Collected data entries:

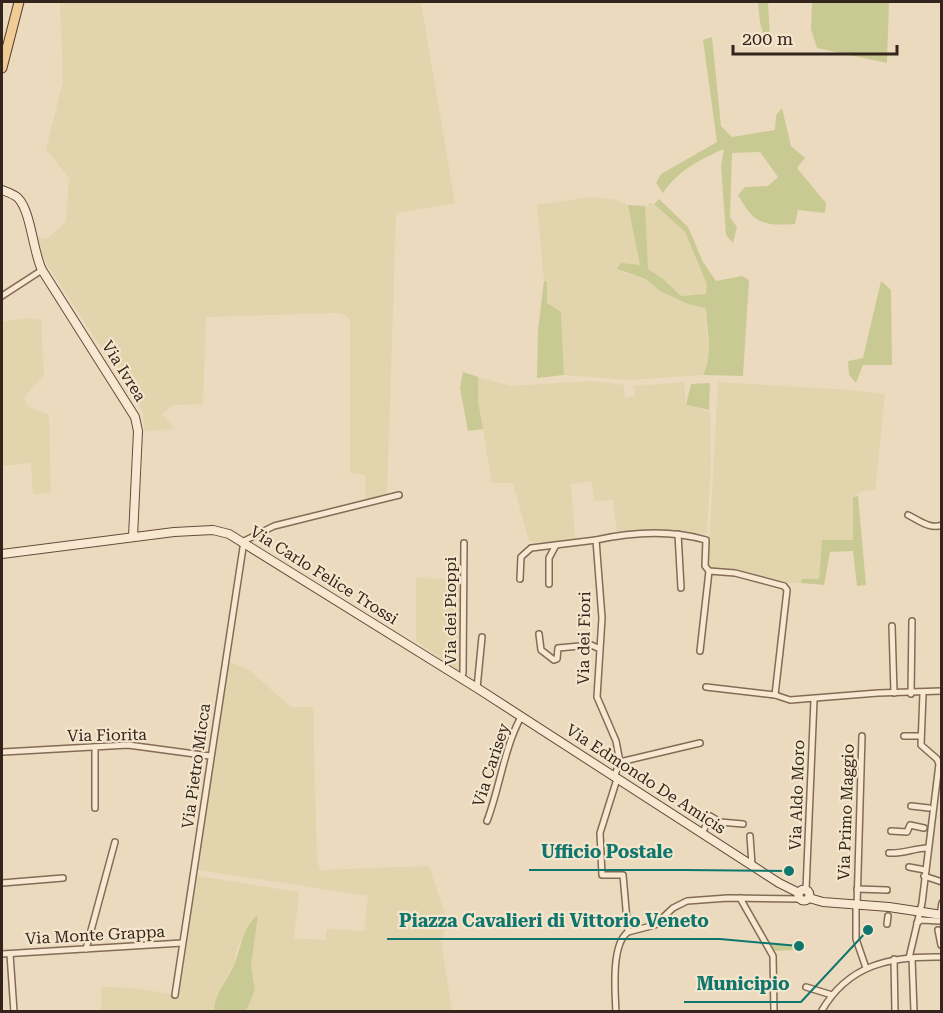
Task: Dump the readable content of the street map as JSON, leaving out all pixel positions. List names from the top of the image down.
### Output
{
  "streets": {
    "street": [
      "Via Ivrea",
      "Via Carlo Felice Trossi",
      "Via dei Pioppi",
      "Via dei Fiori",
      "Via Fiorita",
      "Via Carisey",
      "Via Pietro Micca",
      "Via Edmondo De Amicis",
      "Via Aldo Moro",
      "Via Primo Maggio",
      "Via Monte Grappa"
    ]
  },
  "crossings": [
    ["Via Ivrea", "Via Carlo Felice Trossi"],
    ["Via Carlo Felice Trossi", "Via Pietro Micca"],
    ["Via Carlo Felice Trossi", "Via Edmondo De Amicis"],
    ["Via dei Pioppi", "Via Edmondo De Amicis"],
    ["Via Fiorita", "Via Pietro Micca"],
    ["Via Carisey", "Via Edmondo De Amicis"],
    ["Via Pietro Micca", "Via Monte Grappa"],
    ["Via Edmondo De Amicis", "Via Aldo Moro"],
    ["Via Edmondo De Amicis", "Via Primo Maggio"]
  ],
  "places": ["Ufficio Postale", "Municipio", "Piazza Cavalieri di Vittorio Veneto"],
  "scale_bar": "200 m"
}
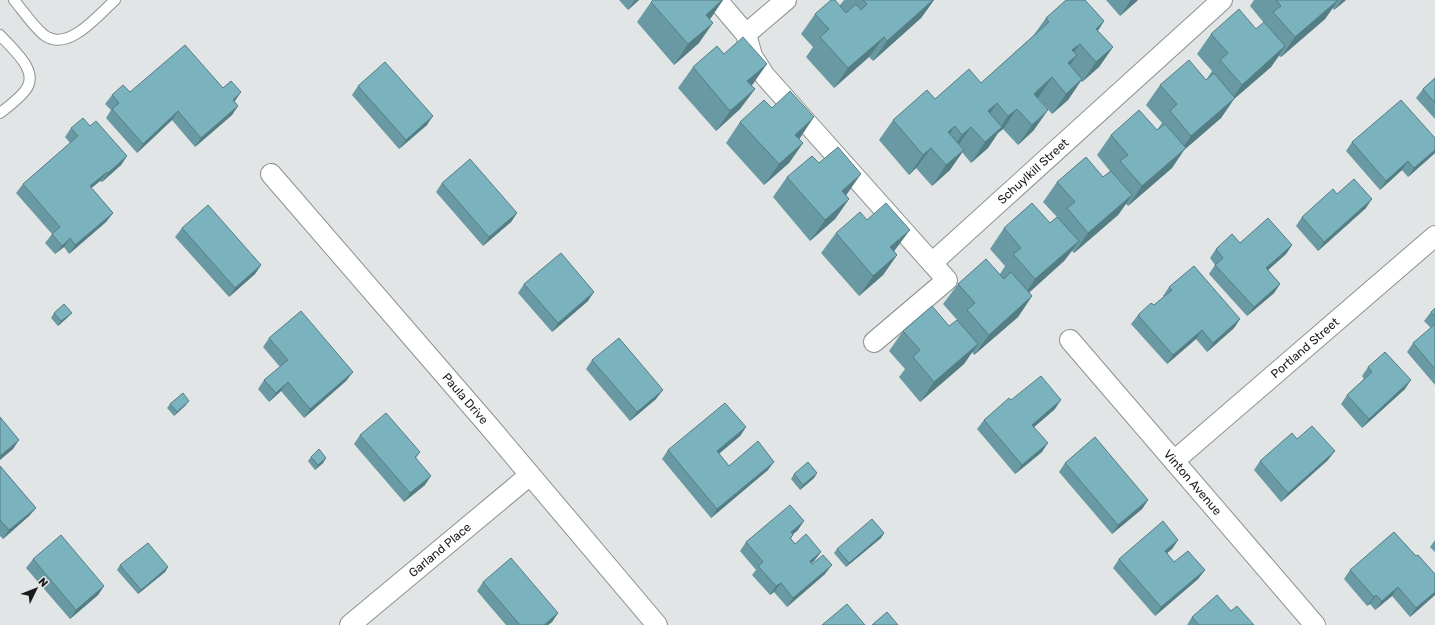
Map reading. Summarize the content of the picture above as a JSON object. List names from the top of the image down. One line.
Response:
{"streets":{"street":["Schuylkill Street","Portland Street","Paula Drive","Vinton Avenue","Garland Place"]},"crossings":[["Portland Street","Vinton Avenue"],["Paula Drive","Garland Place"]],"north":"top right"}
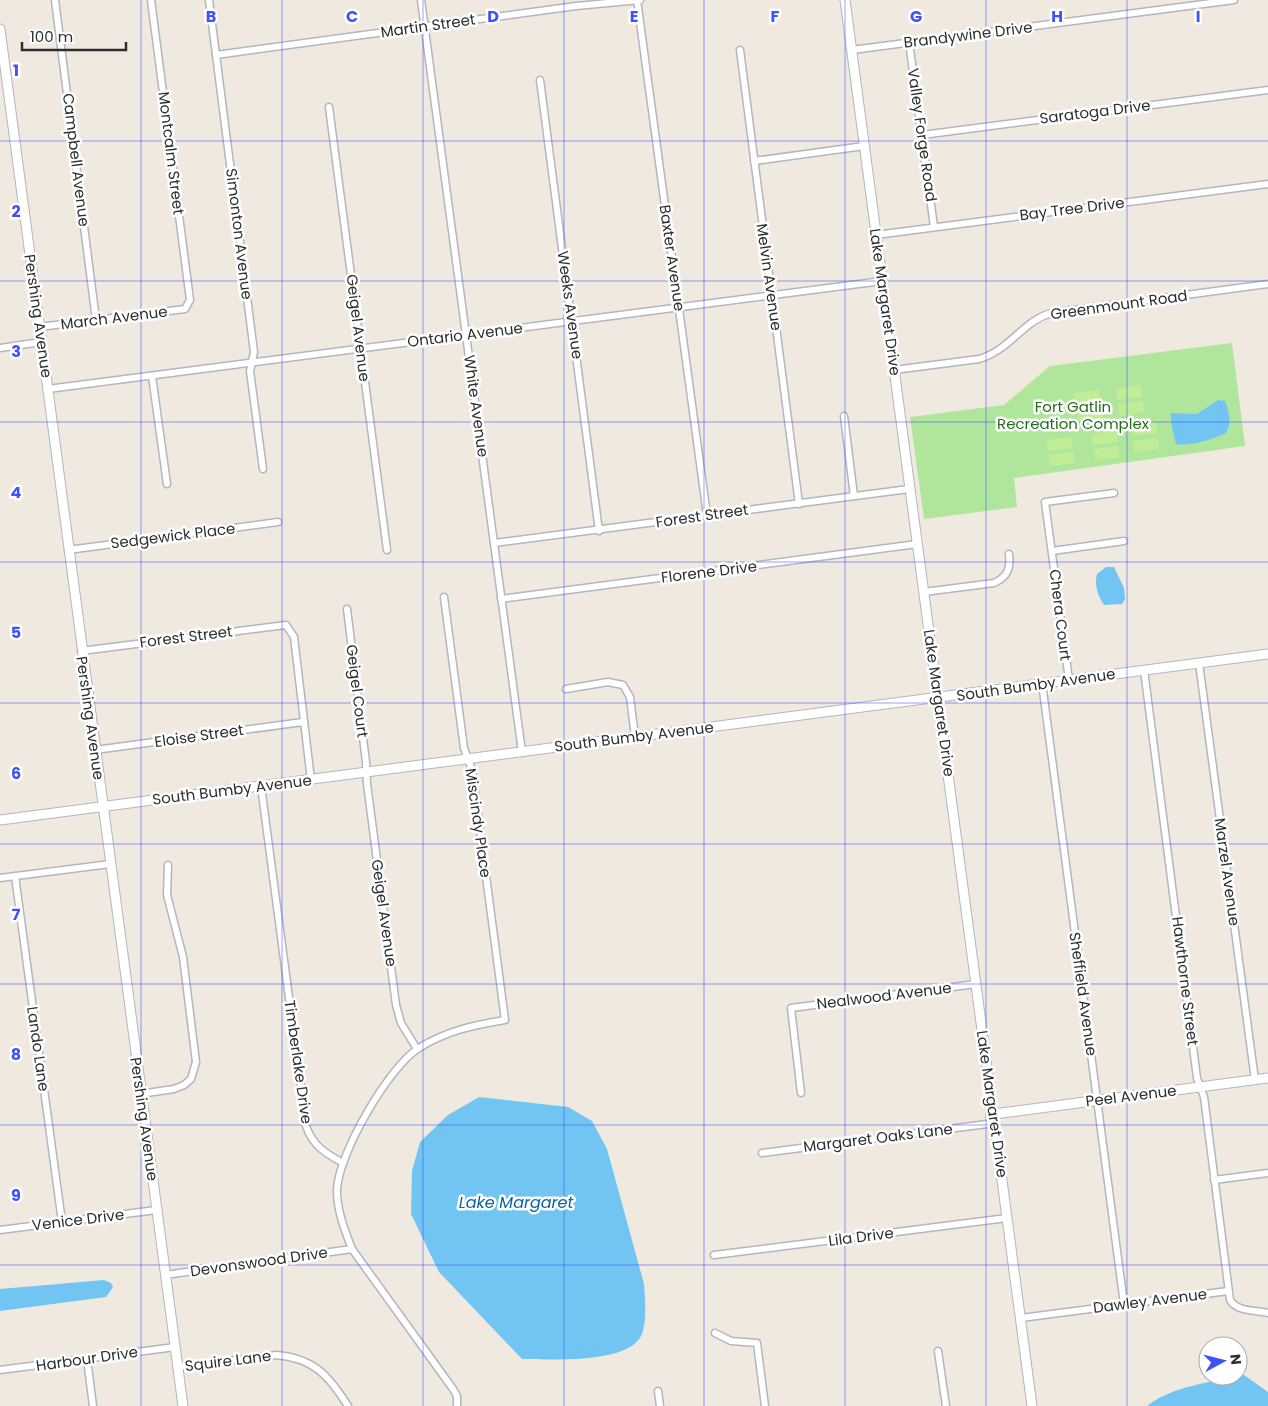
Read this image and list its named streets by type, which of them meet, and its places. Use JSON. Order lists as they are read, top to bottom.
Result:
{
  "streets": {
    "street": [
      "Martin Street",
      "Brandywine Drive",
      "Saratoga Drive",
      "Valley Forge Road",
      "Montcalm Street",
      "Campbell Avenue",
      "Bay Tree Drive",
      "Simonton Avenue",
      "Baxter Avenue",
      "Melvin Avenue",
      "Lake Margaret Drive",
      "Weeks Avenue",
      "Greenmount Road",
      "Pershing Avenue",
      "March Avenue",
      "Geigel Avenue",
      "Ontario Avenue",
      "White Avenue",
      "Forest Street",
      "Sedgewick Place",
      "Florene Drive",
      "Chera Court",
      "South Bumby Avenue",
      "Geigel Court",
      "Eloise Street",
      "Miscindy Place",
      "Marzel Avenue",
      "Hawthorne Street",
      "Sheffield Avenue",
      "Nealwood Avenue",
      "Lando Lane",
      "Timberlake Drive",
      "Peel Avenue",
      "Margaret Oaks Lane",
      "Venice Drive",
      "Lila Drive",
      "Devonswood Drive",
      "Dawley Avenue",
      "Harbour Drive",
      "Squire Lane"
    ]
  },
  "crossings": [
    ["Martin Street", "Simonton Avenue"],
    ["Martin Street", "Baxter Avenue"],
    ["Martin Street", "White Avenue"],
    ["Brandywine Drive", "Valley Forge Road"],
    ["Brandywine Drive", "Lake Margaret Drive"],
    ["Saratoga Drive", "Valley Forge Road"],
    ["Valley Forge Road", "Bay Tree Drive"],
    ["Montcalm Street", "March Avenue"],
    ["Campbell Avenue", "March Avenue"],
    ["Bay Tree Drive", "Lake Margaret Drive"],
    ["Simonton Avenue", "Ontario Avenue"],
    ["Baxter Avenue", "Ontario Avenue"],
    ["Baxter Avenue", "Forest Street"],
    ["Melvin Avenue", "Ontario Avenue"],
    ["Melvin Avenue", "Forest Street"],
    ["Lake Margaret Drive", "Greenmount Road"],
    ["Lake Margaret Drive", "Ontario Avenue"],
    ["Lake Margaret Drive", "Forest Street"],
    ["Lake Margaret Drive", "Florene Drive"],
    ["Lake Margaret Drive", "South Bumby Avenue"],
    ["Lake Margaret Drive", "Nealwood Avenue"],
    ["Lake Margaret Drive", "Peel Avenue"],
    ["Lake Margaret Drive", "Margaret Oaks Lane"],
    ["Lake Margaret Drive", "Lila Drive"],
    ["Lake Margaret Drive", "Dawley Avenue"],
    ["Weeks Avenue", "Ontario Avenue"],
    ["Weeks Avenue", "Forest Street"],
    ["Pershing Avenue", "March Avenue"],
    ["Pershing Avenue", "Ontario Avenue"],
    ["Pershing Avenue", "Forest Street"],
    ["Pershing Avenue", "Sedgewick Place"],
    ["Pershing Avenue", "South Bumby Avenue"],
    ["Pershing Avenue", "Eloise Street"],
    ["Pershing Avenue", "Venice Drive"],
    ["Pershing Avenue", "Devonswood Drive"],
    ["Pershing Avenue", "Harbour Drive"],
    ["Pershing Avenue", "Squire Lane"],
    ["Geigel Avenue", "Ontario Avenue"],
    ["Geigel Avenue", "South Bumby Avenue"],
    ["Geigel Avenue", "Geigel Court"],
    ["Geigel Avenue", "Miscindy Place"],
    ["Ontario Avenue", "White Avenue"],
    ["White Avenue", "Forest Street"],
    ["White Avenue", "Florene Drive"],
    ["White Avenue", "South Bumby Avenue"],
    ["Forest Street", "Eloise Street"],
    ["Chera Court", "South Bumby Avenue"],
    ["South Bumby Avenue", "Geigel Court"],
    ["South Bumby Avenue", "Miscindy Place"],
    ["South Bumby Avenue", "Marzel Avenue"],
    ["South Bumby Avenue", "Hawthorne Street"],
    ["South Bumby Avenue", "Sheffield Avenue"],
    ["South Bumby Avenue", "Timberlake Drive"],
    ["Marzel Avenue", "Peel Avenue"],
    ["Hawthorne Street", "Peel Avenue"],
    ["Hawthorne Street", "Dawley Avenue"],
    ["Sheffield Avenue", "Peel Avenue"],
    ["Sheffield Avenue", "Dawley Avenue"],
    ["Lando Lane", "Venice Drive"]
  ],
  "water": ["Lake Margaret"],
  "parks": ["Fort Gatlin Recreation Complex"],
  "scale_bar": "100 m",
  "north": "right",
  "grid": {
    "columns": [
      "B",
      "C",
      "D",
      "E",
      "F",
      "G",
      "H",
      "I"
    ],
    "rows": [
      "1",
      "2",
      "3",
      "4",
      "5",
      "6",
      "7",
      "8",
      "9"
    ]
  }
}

Work to complete
Set out every record exactly, images excluded.

Result of the exercise
Task: Dump the readable content of the street map as JSON, leaving out all pixel positions. List names from the top of the image down.
### Output
{
  "streets": {
    "street": [
      "Via Ivrea",
      "Via Carlo Felice Trossi",
      "Via dei Pioppi",
      "Via dei Fiori",
      "Via Fiorita",
      "Via Carisey",
      "Via Pietro Micca",
      "Via Edmondo De Amicis",
      "Via Aldo Moro",
      "Via Primo Maggio",
      "Via Monte Grappa"
    ]
  },
  "crossings": [
    ["Via Ivrea", "Via Carlo Felice Trossi"],
    ["Via Carlo Felice Trossi", "Via Pietro Micca"],
    ["Via Carlo Felice Trossi", "Via Edmondo De Amicis"],
    ["Via dei Pioppi", "Via Edmondo De Amicis"],
    ["Via Fiorita", "Via Pietro Micca"],
    ["Via Carisey", "Via Edmondo De Amicis"],
    ["Via Pietro Micca", "Via Monte Grappa"],
    ["Via Edmondo De Amicis", "Via Aldo Moro"],
    ["Via Edmondo De Amicis", "Via Primo Maggio"]
  ],
  "places": ["Ufficio Postale", "Municipio", "Piazza Cavalieri di Vittorio Veneto"],
  "scale_bar": "200 m"
}
Map reading. Summarize the content of the picture above as a JSON object. List names from the top of the image down. One line.
Response:
{"streets":{"street":["Schuylkill Street","Portland Street","Paula Drive","Vinton Avenue","Garland Place"]},"crossings":[["Portland Street","Vinton Avenue"],["Paula Drive","Garland Place"]],"north":"top right"}
Read this image and list its named streets by type, which of them meet, and its places. Use JSON. Order lists as they are read, top to bottom.
Result:
{
  "streets": {
    "street": [
      "Martin Street",
      "Brandywine Drive",
      "Saratoga Drive",
      "Valley Forge Road",
      "Montcalm Street",
      "Campbell Avenue",
      "Bay Tree Drive",
      "Simonton Avenue",
      "Baxter Avenue",
      "Melvin Avenue",
      "Lake Margaret Drive",
      "Weeks Avenue",
      "Greenmount Road",
      "Pershing Avenue",
      "March Avenue",
      "Geigel Avenue",
      "Ontario Avenue",
      "White Avenue",
      "Forest Street",
      "Sedgewick Place",
      "Florene Drive",
      "Chera Court",
      "South Bumby Avenue",
      "Geigel Court",
      "Eloise Street",
      "Miscindy Place",
      "Marzel Avenue",
      "Hawthorne Street",
      "Sheffield Avenue",
      "Nealwood Avenue",
      "Lando Lane",
      "Timberlake Drive",
      "Peel Avenue",
      "Margaret Oaks Lane",
      "Venice Drive",
      "Lila Drive",
      "Devonswood Drive",
      "Dawley Avenue",
      "Harbour Drive",
      "Squire Lane"
    ]
  },
  "crossings": [
    ["Martin Street", "Simonton Avenue"],
    ["Martin Street", "Baxter Avenue"],
    ["Martin Street", "White Avenue"],
    ["Brandywine Drive", "Valley Forge Road"],
    ["Brandywine Drive", "Lake Margaret Drive"],
    ["Saratoga Drive", "Valley Forge Road"],
    ["Valley Forge Road", "Bay Tree Drive"],
    ["Montcalm Street", "March Avenue"],
    ["Campbell Avenue", "March Avenue"],
    ["Bay Tree Drive", "Lake Margaret Drive"],
    ["Simonton Avenue", "Ontario Avenue"],
    ["Baxter Avenue", "Ontario Avenue"],
    ["Baxter Avenue", "Forest Street"],
    ["Melvin Avenue", "Ontario Avenue"],
    ["Melvin Avenue", "Forest Street"],
    ["Lake Margaret Drive", "Greenmount Road"],
    ["Lake Margaret Drive", "Ontario Avenue"],
    ["Lake Margaret Drive", "Forest Street"],
    ["Lake Margaret Drive", "Florene Drive"],
    ["Lake Margaret Drive", "South Bumby Avenue"],
    ["Lake Margaret Drive", "Nealwood Avenue"],
    ["Lake Margaret Drive", "Peel Avenue"],
    ["Lake Margaret Drive", "Margaret Oaks Lane"],
    ["Lake Margaret Drive", "Lila Drive"],
    ["Lake Margaret Drive", "Dawley Avenue"],
    ["Weeks Avenue", "Ontario Avenue"],
    ["Weeks Avenue", "Forest Street"],
    ["Pershing Avenue", "March Avenue"],
    ["Pershing Avenue", "Ontario Avenue"],
    ["Pershing Avenue", "Forest Street"],
    ["Pershing Avenue", "Sedgewick Place"],
    ["Pershing Avenue", "South Bumby Avenue"],
    ["Pershing Avenue", "Eloise Street"],
    ["Pershing Avenue", "Venice Drive"],
    ["Pershing Avenue", "Devonswood Drive"],
    ["Pershing Avenue", "Harbour Drive"],
    ["Pershing Avenue", "Squire Lane"],
    ["Geigel Avenue", "Ontario Avenue"],
    ["Geigel Avenue", "South Bumby Avenue"],
    ["Geigel Avenue", "Geigel Court"],
    ["Geigel Avenue", "Miscindy Place"],
    ["Ontario Avenue", "White Avenue"],
    ["White Avenue", "Forest Street"],
    ["White Avenue", "Florene Drive"],
    ["White Avenue", "South Bumby Avenue"],
    ["Forest Street", "Eloise Street"],
    ["Chera Court", "South Bumby Avenue"],
    ["South Bumby Avenue", "Geigel Court"],
    ["South Bumby Avenue", "Miscindy Place"],
    ["South Bumby Avenue", "Marzel Avenue"],
    ["South Bumby Avenue", "Hawthorne Street"],
    ["South Bumby Avenue", "Sheffield Avenue"],
    ["South Bumby Avenue", "Timberlake Drive"],
    ["Marzel Avenue", "Peel Avenue"],
    ["Hawthorne Street", "Peel Avenue"],
    ["Hawthorne Street", "Dawley Avenue"],
    ["Sheffield Avenue", "Peel Avenue"],
    ["Sheffield Avenue", "Dawley Avenue"],
    ["Lando Lane", "Venice Drive"]
  ],
  "water": ["Lake Margaret"],
  "parks": ["Fort Gatlin Recreation Complex"],
  "scale_bar": "100 m",
  "north": "right",
  "grid": {
    "columns": [
      "B",
      "C",
      "D",
      "E",
      "F",
      "G",
      "H",
      "I"
    ],
    "rows": [
      "1",
      "2",
      "3",
      "4",
      "5",
      "6",
      "7",
      "8",
      "9"
    ]
  }
}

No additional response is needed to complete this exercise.